TASK DIRECTIONS =>
An exact reproduction of the records is required. Images must be left out.

EXERCISE INPUTS =>
────────────────

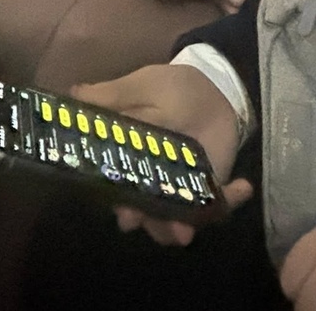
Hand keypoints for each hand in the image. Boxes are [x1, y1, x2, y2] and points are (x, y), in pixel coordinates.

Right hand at [70, 65, 252, 245]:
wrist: (213, 87)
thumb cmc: (170, 87)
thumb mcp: (141, 85)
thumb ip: (111, 96)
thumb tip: (73, 95)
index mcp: (124, 159)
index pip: (111, 188)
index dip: (115, 200)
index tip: (122, 209)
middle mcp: (147, 182)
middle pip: (140, 213)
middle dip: (145, 222)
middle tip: (151, 222)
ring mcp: (178, 188)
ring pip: (171, 221)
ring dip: (177, 228)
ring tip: (186, 229)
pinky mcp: (208, 188)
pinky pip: (217, 205)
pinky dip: (231, 200)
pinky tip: (242, 187)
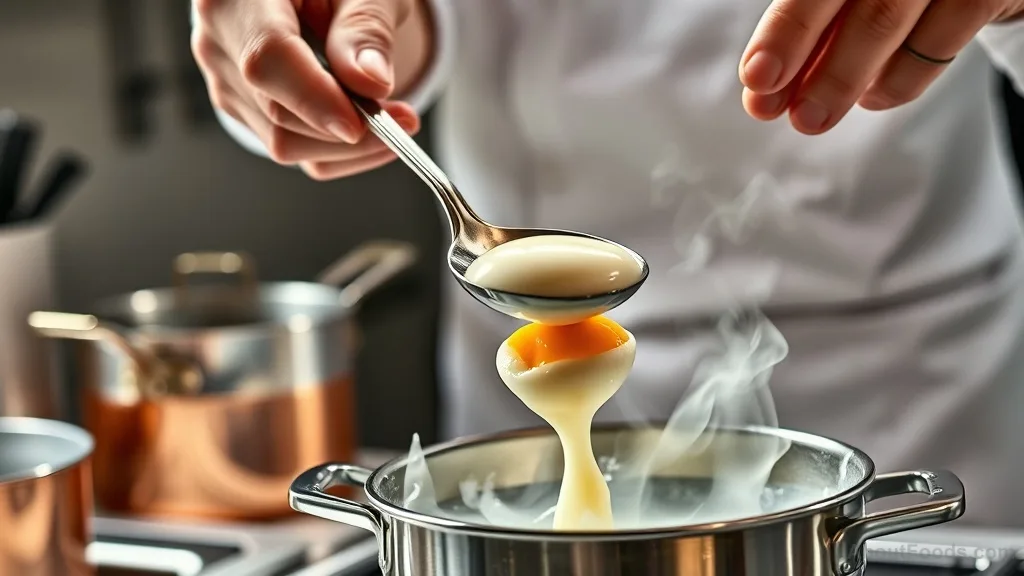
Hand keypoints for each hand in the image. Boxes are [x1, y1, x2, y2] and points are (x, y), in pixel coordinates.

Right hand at [191, 0, 420, 179]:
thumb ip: (366, 29)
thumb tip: (371, 84)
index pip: (267, 57)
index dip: (313, 99)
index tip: (360, 125)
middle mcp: (220, 41)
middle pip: (277, 111)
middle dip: (347, 130)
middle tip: (404, 120)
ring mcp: (226, 80)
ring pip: (284, 142)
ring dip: (348, 146)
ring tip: (395, 118)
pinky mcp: (244, 109)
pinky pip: (292, 148)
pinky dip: (337, 149)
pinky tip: (370, 126)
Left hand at [739, 0, 1023, 133]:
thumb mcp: (850, 1)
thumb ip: (813, 35)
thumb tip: (764, 93)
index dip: (784, 31)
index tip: (757, 76)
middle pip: (849, 1)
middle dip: (807, 62)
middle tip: (777, 110)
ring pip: (884, 23)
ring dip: (841, 80)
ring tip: (812, 116)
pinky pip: (934, 45)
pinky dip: (895, 82)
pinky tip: (872, 96)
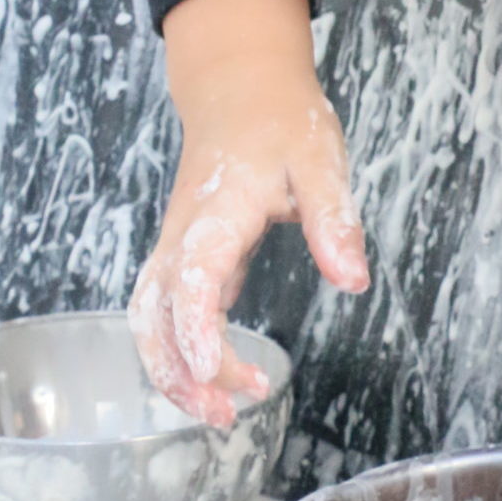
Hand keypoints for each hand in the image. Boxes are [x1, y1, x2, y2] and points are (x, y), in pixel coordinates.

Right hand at [128, 0, 369, 428]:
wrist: (240, 87)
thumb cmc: (279, 120)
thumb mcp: (319, 157)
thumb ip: (334, 217)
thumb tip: (352, 280)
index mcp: (216, 210)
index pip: (193, 275)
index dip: (197, 327)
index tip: (214, 371)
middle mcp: (184, 234)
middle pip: (153, 311)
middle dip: (177, 371)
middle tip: (226, 414)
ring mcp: (179, 246)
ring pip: (149, 317)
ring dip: (173, 368)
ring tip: (222, 410)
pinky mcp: (187, 255)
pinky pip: (166, 310)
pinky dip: (181, 349)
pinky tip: (222, 373)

────────────────

WRITTEN SOLUTION =>
Hand keypoints for each hand in the image. Boxes are [x1, y1, x2, y2] and points are (x, y), in pixel coordinates.

Right hand at [70, 65, 252, 245]:
wrist: (213, 87)
thumb cmc: (170, 87)
thumb mcp: (141, 85)
thumb ip: (111, 96)
thumb tip: (73, 95)
index mcp: (124, 159)
index pip: (111, 188)
index dip: (115, 200)
index tip: (122, 209)
middle mcp: (147, 182)
middle pip: (140, 213)
middle dip: (145, 222)
middle tip: (151, 222)
ring mcp: (178, 188)
ring pip: (171, 221)
ring dip: (177, 228)
ring tip: (186, 229)
pinky mcp: (208, 188)
pinky pip: (217, 205)
pinky dip: (231, 200)
pinky tip: (242, 187)
Hand keypoints for each hand in the image. Boxes are [x1, y1, x2, y2] and points are (x, y), in pixel coordinates.

Right hand at [191, 0, 420, 179]:
thumb ip: (366, 29)
thumb tip: (371, 84)
index pip: (267, 57)
index dip: (313, 99)
index tip: (360, 125)
middle mcp: (220, 41)
middle pip: (277, 111)
middle dip: (347, 130)
middle tip: (404, 120)
ring mcp: (226, 80)
ring pip: (284, 142)
ring dip: (348, 146)
ring tip: (395, 118)
pinky mcp: (244, 109)
pinky pip: (292, 148)
pinky dip: (337, 149)
pinky tip: (370, 126)
Left hand at [739, 0, 1023, 133]:
thumb mcp: (850, 1)
thumb ip: (813, 35)
thumb tip: (764, 93)
index dip: (784, 31)
index tip: (757, 76)
middle pip: (849, 1)
middle dip: (807, 62)
middle tip: (777, 110)
ring pip: (884, 23)
ring dip: (841, 80)
ring tip: (812, 116)
pinky pip: (934, 45)
pinky dip: (895, 82)
pinky tip: (872, 96)
Hand keypoints for each hand in the image. Boxes are [x1, y1, x2, y2] and points are (x, y), in pixel coordinates.

Right hand at [128, 0, 369, 428]:
wrist: (240, 87)
thumb cmc: (279, 120)
thumb mcp: (319, 157)
thumb ip: (334, 217)
thumb tip: (352, 280)
index mcp: (216, 210)
index pip: (193, 275)
index dip: (197, 327)
index tip: (214, 371)
middle mcp: (184, 234)
middle pip: (153, 311)
middle dip: (177, 371)
middle tip: (226, 414)
ring mcp: (179, 246)
ring pip: (149, 317)
ring dip: (173, 368)
ring tip: (222, 410)
pinky mcp: (187, 255)
pinky pip: (166, 310)
pinky dip: (181, 349)
pinky tip: (222, 373)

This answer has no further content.